The electric-car maker handed over 90,650 cars to customers in the three months that ended in June, exceeding analysts’ average estimate for about 83,000 in a Bloomberg News survey. Tesla delivered about 88,400 vehicles in the first quarter. Tesla shares jumped $89.03, or 8%, to $1,208.66 on the news.
Musk overcame a roughly seven-week shutdown of Tesla’s California car plant by ramping up output at its new factory near Shanghai. Localizing production in China is helping reach more customers in the world’s largest electric vehicle market by lowering prices. The period also was the first full quarter of deliveries for the Model Y crossover, which Musk has predicted will become Tesla’s top seller.
Although deliveries were down almost 5% from a year earlier, that’s a strong showing relative to the declines other automakers sustained because of the global pandemic that decimated vehicle demand in key markets.
“Tesla is winning because they have a product that is measurably better than both gas and electric competitors,” Gene Munster, a managing partner at venture capital firm Loup Ventures, wrote in a report. “It’s becoming more and more difficult to envision a scenario in which legacy automakers will find a way to meaningful expand the small share of EVs that they have today.”
The next big question for Musk, 49, is whether the deliveries were enough to earn a quarterly profit. He suggested to employees this week that avoiding a loss was possible.
“Breaking even is looking super tight,” the CEO wrote to staff in an email seen by Bloomberg. “Really makes a difference for every car you build and deliver. Please go all out to ensure victory!”
Musk has sent many end-of-quarter emails to rally employees and signal to investors, but Tesla hasn’t always followed through on his optimism.
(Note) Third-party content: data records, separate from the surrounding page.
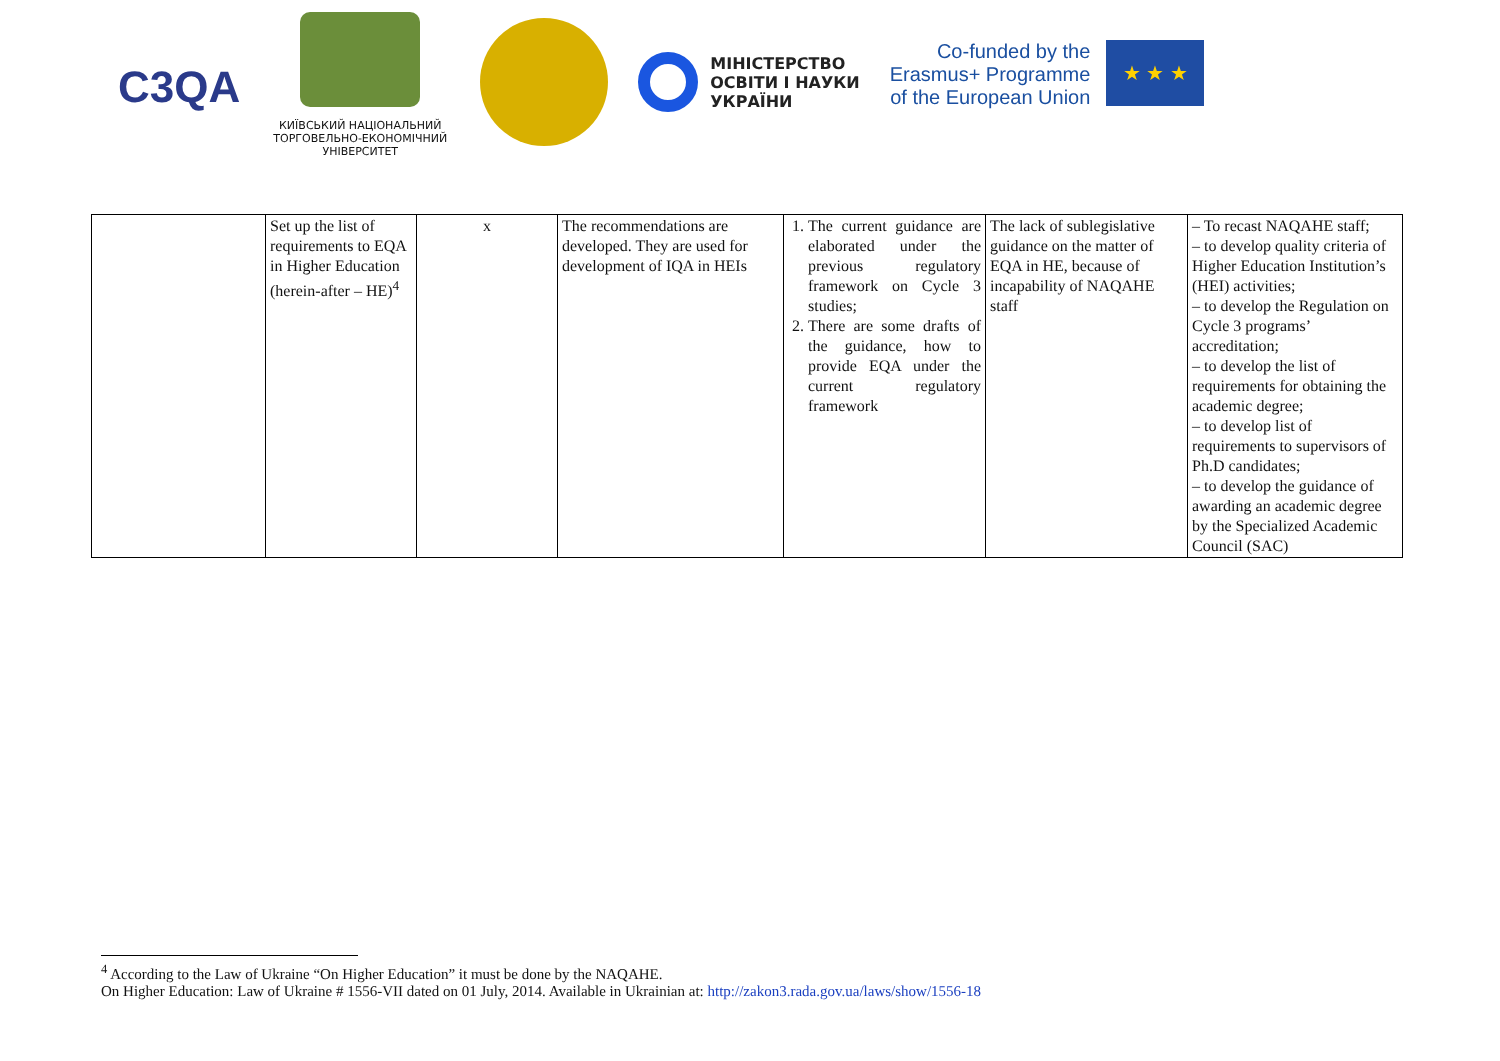C3QA
КИЇВСЬКИЙ НАЦІОНАЛЬНИЙ
ТОРГОВЕЛЬНО-ЕКОНОМІЧНИЙ
УНІВЕРСИТЕТ
МІНІСТЕРСТВО
ОСВІТИ І НАУКИ
УКРАЇНИ
Co-funded by the
Erasmus+ Programme
of the European Union
★ ★ ★
| | Set up the list of requirements to EQA in Higher Education (herein-after – HE)<sup>4</sup> | x | The recommendations are developed. They are used for development of IQA in HEIs | 1. The current guidance are elaborated under the previous regulatory framework on Cycle 3 studies; 2. There are some drafts of the guidance, how to provide EQA under the current regulatory framework | The lack of sublegislative guidance on the matter of EQA in HE, because of incapability of NAQAHE staff | – To recast NAQAHE staff; – to develop quality criteria of Higher Education Institution’s (HEI) activities; – to develop the Regulation on Cycle 3 programs’ accreditation; – to develop the list of requirements for obtaining the academic degree; – to develop list of requirements to supervisors of Ph.D candidates; – to develop the guidance of awarding an academic degree by the Specialized Academic Council (SAC) |
<sup>4</sup> According to the Law of Ukraine “On Higher Education” it must be done by the NAQAHE.
On Higher Education: Law of Ukraine # 1556-VII dated on 01 July, 2014. Available in Ukrainian at: http://zakon3.rada.gov.ua/laws/show/1556-18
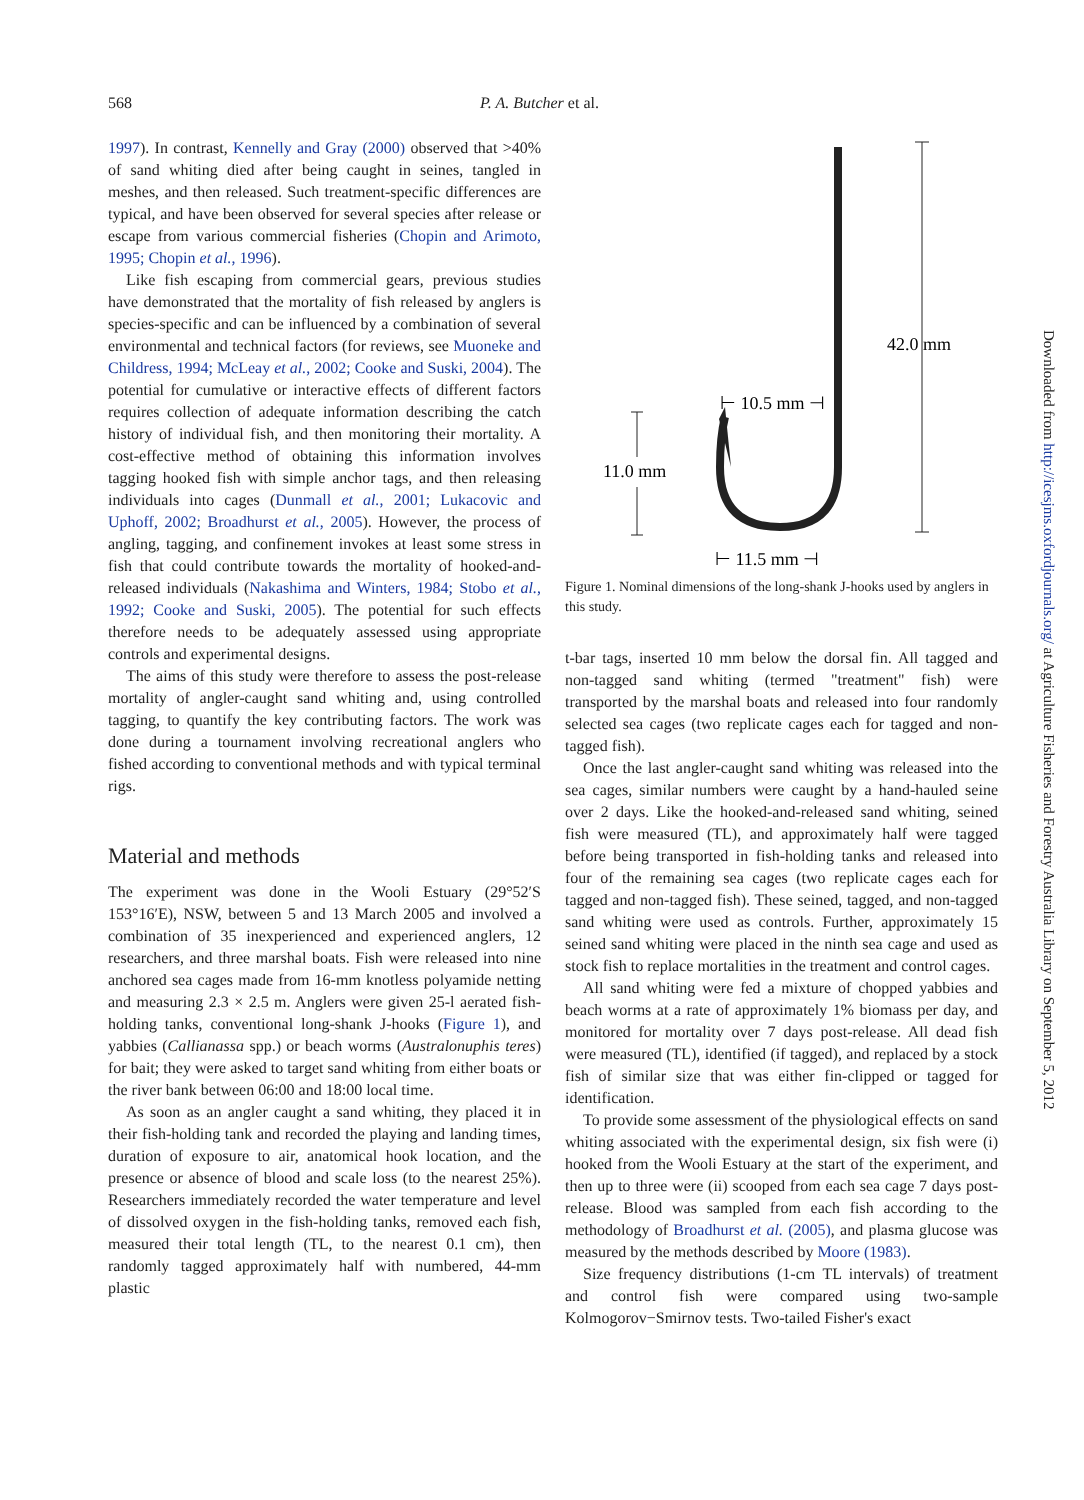568 P. A. Butcher et al.
1997). In contrast, Kennelly and Gray (2000) observed that >40% of sand whiting died after being caught in seines, tangled in meshes, and then released. Such treatment-specific differences are typical, and have been observed for several species after release or escape from various commercial fisheries (Chopin and Arimoto, 1995; Chopin et al., 1996).
Like fish escaping from commercial gears, previous studies have demonstrated that the mortality of fish released by anglers is species-specific and can be influenced by a combination of several environmental and technical factors (for reviews, see Muoneke and Childress, 1994; McLeay et al., 2002; Cooke and Suski, 2004). The potential for cumulative or interactive effects of different factors requires collection of adequate information describing the catch history of individual fish, and then monitoring their mortality. A cost-effective method of obtaining this information involves tagging hooked fish with simple anchor tags, and then releasing individuals into cages (Dunmall et al., 2001; Lukacovic and Uphoff, 2002; Broadhurst et al., 2005). However, the process of angling, tagging, and confinement invokes at least some stress in fish that could contribute towards the mortality of hooked-and-released individuals (Nakashima and Winters, 1984; Stobo et al., 1992; Cooke and Suski, 2005). The potential for such effects therefore needs to be adequately assessed using appropriate controls and experimental designs.
The aims of this study were therefore to assess the post-release mortality of angler-caught sand whiting and, using controlled tagging, to quantify the key contributing factors. The work was done during a tournament involving recreational anglers who fished according to conventional methods and with typical terminal rigs.
Material and methods
The experiment was done in the Wooli Estuary (29°52′S 153°16′E), NSW, between 5 and 13 March 2005 and involved a combination of 35 inexperienced and experienced anglers, 12 researchers, and three marshal boats. Fish were released into nine anchored sea cages made from 16-mm knotless polyamide netting and measuring 2.3 × 2.5 m. Anglers were given 25-l aerated fish-holding tanks, conventional long-shank J-hooks (Figure 1), and yabbies (Callianassa spp.) or beach worms (Australonuphis teres) for bait; they were asked to target sand whiting from either boats or the river bank between 06:00 and 18:00 local time.
As soon as an angler caught a sand whiting, they placed it in their fish-holding tank and recorded the playing and landing times, duration of exposure to air, anatomical hook location, and the presence or absence of blood and scale loss (to the nearest 25%). Researchers immediately recorded the water temperature and level of dissolved oxygen in the fish-holding tanks, removed each fish, measured their total length (TL, to the nearest 0.1 cm), then randomly tagged approximately half with numbered, 44-mm plastic
42.0 mm
11.0 mm
⊢ 10.5 mm ⊣
⊢ 11.5 mm ⊣
Figure 1. Nominal dimensions of the long-shank J-hooks used by anglers in this study.
t-bar tags, inserted 10 mm below the dorsal fin. All tagged and non-tagged sand whiting (termed "treatment" fish) were transported by the marshal boats and released into four randomly selected sea cages (two replicate cages each for tagged and non-tagged fish).
Once the last angler-caught sand whiting was released into the sea cages, similar numbers were caught by a hand-hauled seine over 2 days. Like the hooked-and-released sand whiting, seined fish were measured (TL), and approximately half were tagged before being transported in fish-holding tanks and released into four of the remaining sea cages (two replicate cages each for tagged and non-tagged fish). These seined, tagged, and non-tagged sand whiting were used as controls. Further, approximately 15 seined sand whiting were placed in the ninth sea cage and used as stock fish to replace mortalities in the treatment and control cages.
All sand whiting were fed a mixture of chopped yabbies and beach worms at a rate of approximately 1% biomass per day, and monitored for mortality over 7 days post-release. All dead fish were measured (TL), identified (if tagged), and replaced by a stock fish of similar size that was either fin-clipped or tagged for identification.
To provide some assessment of the physiological effects on sand whiting associated with the experimental design, six fish were (i) hooked from the Wooli Estuary at the start of the experiment, and then up to three were (ii) scooped from each sea cage 7 days post-release. Blood was sampled from each fish according to the methodology of Broadhurst et al. (2005), and plasma glucose was measured by the methods described by Moore (1983).
Size frequency distributions (1-cm TL intervals) of treatment and control fish were compared using two-sample Kolmogorov−Smirnov tests. Two-tailed Fisher's exact
Downloaded from http://icesjms.oxfordjournals.org/ at Agriculture Fisheries and Forestry Australia Library on September 5, 2012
The then-record 97,000 deliveries Tesla reported for the three months that ended in September fell short of the 100,000 mark he floated in an email to workers.
If Musk is on the mark this time, Tesla could qualify for inclusion in the Standard & Poor’s 500 index. To be eligible, the company needs to report positive quarterly earnings under generally accepted accounting principles. Beyond sales of cars, Tesla can recognize revenue related to its automated driving system, and it also sells emissions credits to other automakers.
“With strong Q2 volumes, GAAP profitability is now in focus and appears achievable, which could lead to inclusion in the S&P 500,” Ben Kallo, an analyst at Robert W. Baird who rates Tesla the equivalent of a hold, wrote in a report.
Analysts on average project Tesla will report a loss of about $1.80 a share on a GAAP basis for the quarter, according to data compiled by Bloomberg. But higher-than-projected vehicle deliveries would make profitability a “less radical” idea, Dan Levy, a Credit Suisse analyst, wrote in a report Monday.
Tesla became the world’s second-most valuable automaker in January, when it surpassed Volkswagen. It’s now worth more than twice the German giant.
After pioneering gas-electric vehicles with the Prius hybrid, Toyota was late to shift to fully electric autos and has wagered heavily on hydrogen fuel cells. The company is now making a series of high-profile investments in EVs and self-driving cars. The manufacturer has forecast an 80% plunge in profit this year and expects it could take until the first half of next year before the auto market recovers to pre-pandemic levels.
Toyota’s market valuation includes the 14.3% of shares that Toyota itself holds as treasury stock, worth around $30 billion. Tesla doesn’t hold any treasury shares, according to data compiled by Bloomberg.